ORDONNANCE DU JUGE DE LA MISE EN ETAT

rendue le 09 Mars 2018

DEMANDEUR

Monsieur A-B Y

[…]

[…]

représenté par Maître D E-F, avocat au barreau de PARIS, vestiaire #C1901

DÉFENDERESSES

S.A. LA BANQUE POSTALE

[…]

[…]

représentée par Maître Denis-clotaire LAURENT de l’AARPI TARDIEU GALTIER LAURENT DARMON associés, avocats au barreau de PARIS, vestiaire #R0010

S.A. BNP PARIBAS

[…]

[…]

représentée par Maître Julien MARTINET du PARTNERSHIPS HOGAN LOVELLS (PARIS) LLP, avocats au barreau de PARIS, vestiaire #T0004

S.A. THE ROYAL BANK OF SCOTLAND PLC

[…]

[…]

représentée par Maître Clément DUPOIRIER du PARTNERSHIPS HERBERT SMITH FREEHILLS PARIS LLP, avocats au barreau de PARIS, vestiaire #J0025

Société WORLDPLAY AP LTD

[…]

[…]

[…]

représentée par Maître Denis CHEMLA et Me Dan BENGUIGUI, avocats au barreau de PARIS, avocats postulants, du LLP ALLEN & OVERY LLP vestiaire #J0022

Société SEROPH HOLDING BV

[…]

4818 CP

[…]

représentée par Maître Harold HERMAN, avocat au barreau de PARIS, vestiaire #T03

MAGISTRAT DE LA MISE EN ETAT

D REVIL, Vice-Présidente,

assistée de Cléa ADOLPHE-MACAISNE, Greffier.

DÉBATS

A l’audience du 19 janvier 2018, avis a été donné aux avocats que l’ordonnance serait rendue le 09 mars 2018 par mise à disposition au greffe.

ORDONNANCE

Rendue publiquement par mise à disposition au greffe

Contradictoire

Susceptible de recours dans les conditions énoncées par l’article 776 du code de procédure civile

Par actes d’huissier de justice des 15 février , 13 et 15 mars 2017 , M. A-B Y a assigné en responsabilité la société La banque postale, la société BNP Paribas, la société de droit étranger Royal Bank of Scotland, la société de droit étranger Worldpay AP limited et la société de droit étranger Seroph Holding BV devant ce tribunal.

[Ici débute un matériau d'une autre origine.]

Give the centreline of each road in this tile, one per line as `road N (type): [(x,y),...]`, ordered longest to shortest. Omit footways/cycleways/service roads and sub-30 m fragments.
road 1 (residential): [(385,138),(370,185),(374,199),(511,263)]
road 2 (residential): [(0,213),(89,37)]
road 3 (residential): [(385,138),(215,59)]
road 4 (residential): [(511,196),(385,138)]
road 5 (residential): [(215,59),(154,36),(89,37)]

Il expose avoir été démarché par la société Boursofx afin d’investir des fonds sur sa plateforme de trading en ligne, laquelle proposait des investissements sur le marché des changes dit Forex et du trading sur les options binaires. Il a ainsi viré à plusieurs reprises en 2014 des sommes pour un montant total de 40.500 euros de ses comptes ouverts en les livres de la société BNP Paribas et la société La banque postale, sur des comptes ouverts dans les livres de la société Royal Bank of Scotland par la société Worldpay AP limited, lesquels fonds ont été ensuite transférés vers les comptes de la plateforme de paiement en ligne Allcharge, détenue par la société Algocharge, devenue la société Seroph Holding BV, société dépourvue de l’agrément nécessaire. Il ajoute que ses interlocuteurs de la société de courtage ont disparu,qu’il est désormais établi qu’aucune des sommes confiées n’a été investie sur un marché financier et qu’il a perdu l’intégralité des fonds versés. Il fait valoir que la société La banque postale, la société BNP Paribas, la société Royal Bank of Scotland ainsi que les société prestataires de service de paiement en ligne Worldpay et Seroph Holding BV auraient commis des fautes contribuant directement à son préjudice.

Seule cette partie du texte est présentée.